No-one expected the MPLA not to win, but the margins — 150 parliamentary seats for MPLA, 51 seats to Unita, 16 seats for Casa-ce, two for the PRSA and one to the FNLA — raised more than a few eyebrows.
Reports from Luanda during voting said queues were short while those from opposition strongholds like Huambo said voting took several hours because of long queues. Opposition claims of rigging were dismissed by the CNE and the constitutional court, whose functionaries and judges are handpicked by the ruling party.
As a result, Angola will have its first new president since 1979, with Lourenço automatically assuming the position under constitutional changes — pushed through parliament in 2010 under Dos Santos — that eliminated the direct election of the Angolan president by voters.
The former defence minister’s rise marked a subtle shift of power within the MPLA, from its political to its military wing. It was, however, a negotiated exit from the stage, but not from power, for the Dos Santos clan, who control all the economy’s commanding heights.
Lourenço was not Dos Santos’s first choice as successor. He favoured Manuel Vicente, former CEO of national oil company Sonangol and MPLA vice-president, or his own billionaire daughter Isabel, who replaced Vicente as Sonangol CEO in 2015.
Dos Santos, 75 years old and in failing health, will remain on as party president and in near-total power: under a series of presidential decrees issued two months ago, he froze any new top appointments to any of the military, security and intelligence services until 2025.

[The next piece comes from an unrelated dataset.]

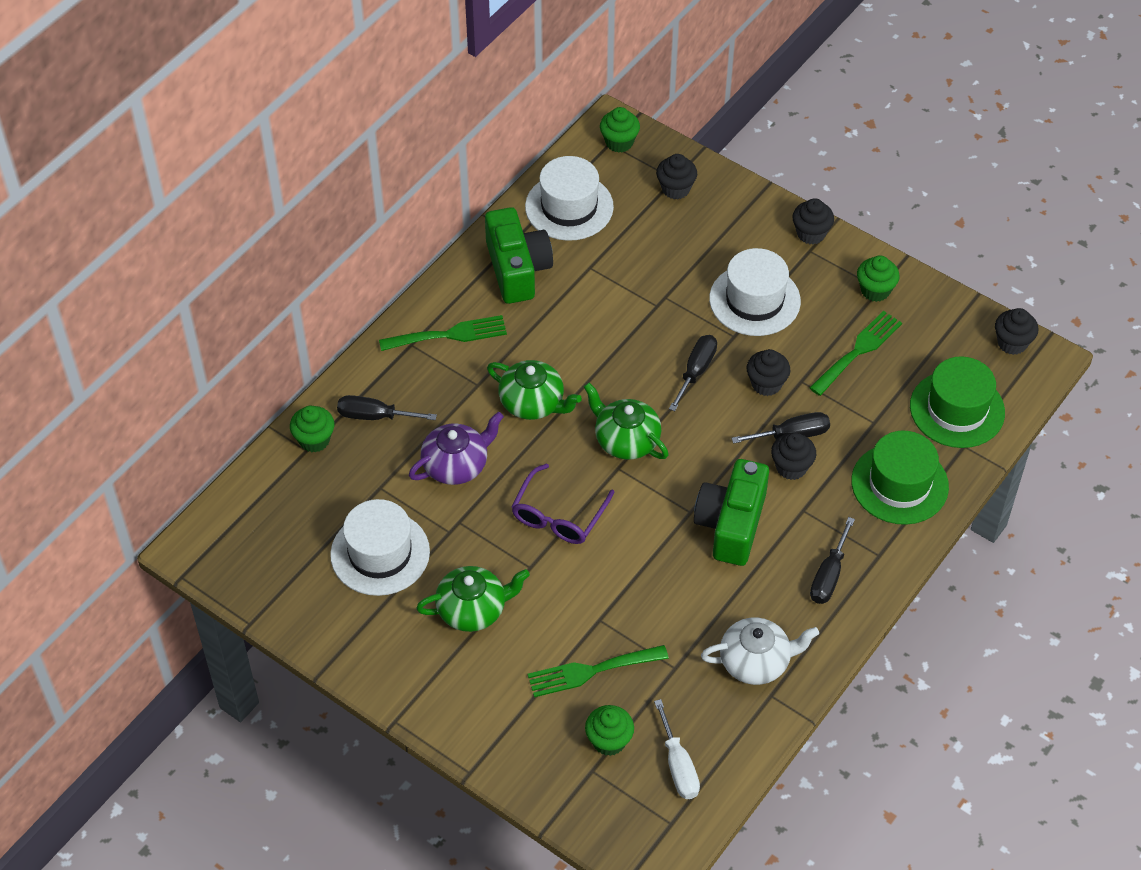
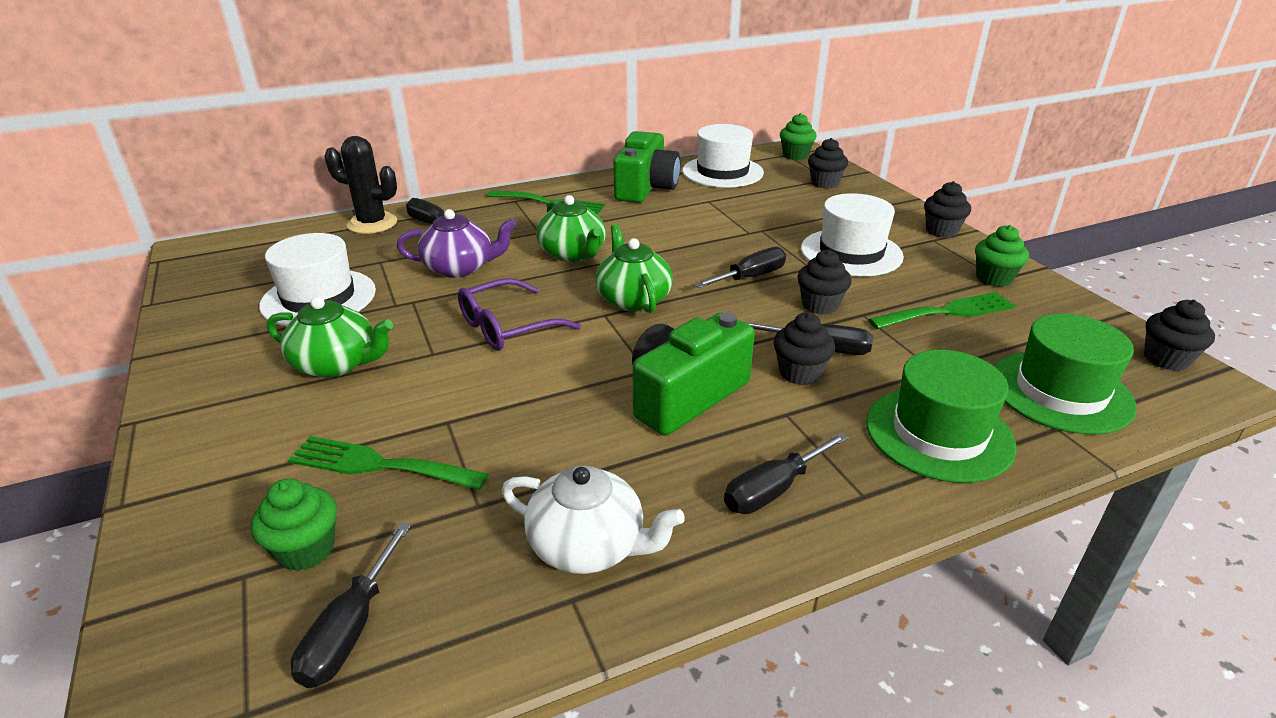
camera: 30 degrees right, 20 degrees down
green cupcake [290,406,334,453] -> black cactus [325,136,397,234]
white screwdriver [654,699,700,799] -> black screwdriver [291,523,411,688]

The 63-year-old Lourenço, a struggle stalwart and former Soviet-trained artillery general who was elected as MPLA secretary-general in 1998, was something of a surprise choice, having fallen out of favour in 2001 when he openly expressed ambitions to succeed Dos Santos and was forced out of office shortly afterwards.
Following rebel leader Jonas Savimbi’s death in a hail of bullets in 2002 and the resurgence of the post-war Angolan economy, Lourenço served as one of two vicepresidents in the national assembly from 2003 to 2014. He was appointed defence minister in late 2014. As a native of the central port town of Lobito, and later governor of the remote Mexico province (both strongholds of Unita), Lourenço does not have a real political constituency of his own.

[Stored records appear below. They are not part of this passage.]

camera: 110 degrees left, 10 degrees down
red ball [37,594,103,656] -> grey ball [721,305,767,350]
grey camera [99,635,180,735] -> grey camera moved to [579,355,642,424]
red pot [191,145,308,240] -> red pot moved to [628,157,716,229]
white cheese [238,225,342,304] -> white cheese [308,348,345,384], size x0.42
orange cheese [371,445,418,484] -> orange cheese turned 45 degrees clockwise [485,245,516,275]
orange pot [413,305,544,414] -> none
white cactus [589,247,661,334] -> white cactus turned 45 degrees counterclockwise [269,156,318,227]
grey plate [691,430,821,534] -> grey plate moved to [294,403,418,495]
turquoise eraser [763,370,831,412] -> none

And it was not until 2014, as far as could be established, that he became a member of the so-called Casa Militar, the permanent para-military adjunct to the office of the president that serves as a type of super-cabinet in allocating national funds. Its members are hand-picked by Dos Santos.
During the campaign he promised to diversify the economy away from its oil dependency, tackle corruption and restart an economy that has contracted by 3.6% over the past year.
Lourenço’s most pressing priority will be to solve the acute foreign-exchange liquidity crisis. Most foreign banks were unwilling to lend more US dollars to Luanda because most of its oil income is pledged to China in an oil-for-infrastructure deal, said Alex Vines of Chatham House.
With Isabel dos Santos (44) holding the national purse strings as Sonangol CEO, and Lourenço surrounded by securocrats he cannot dismiss or otherwise remove (and with a parliament packed by his predecessor’s loyalists), his options for imposing his own stamp on the MPLA appear limited.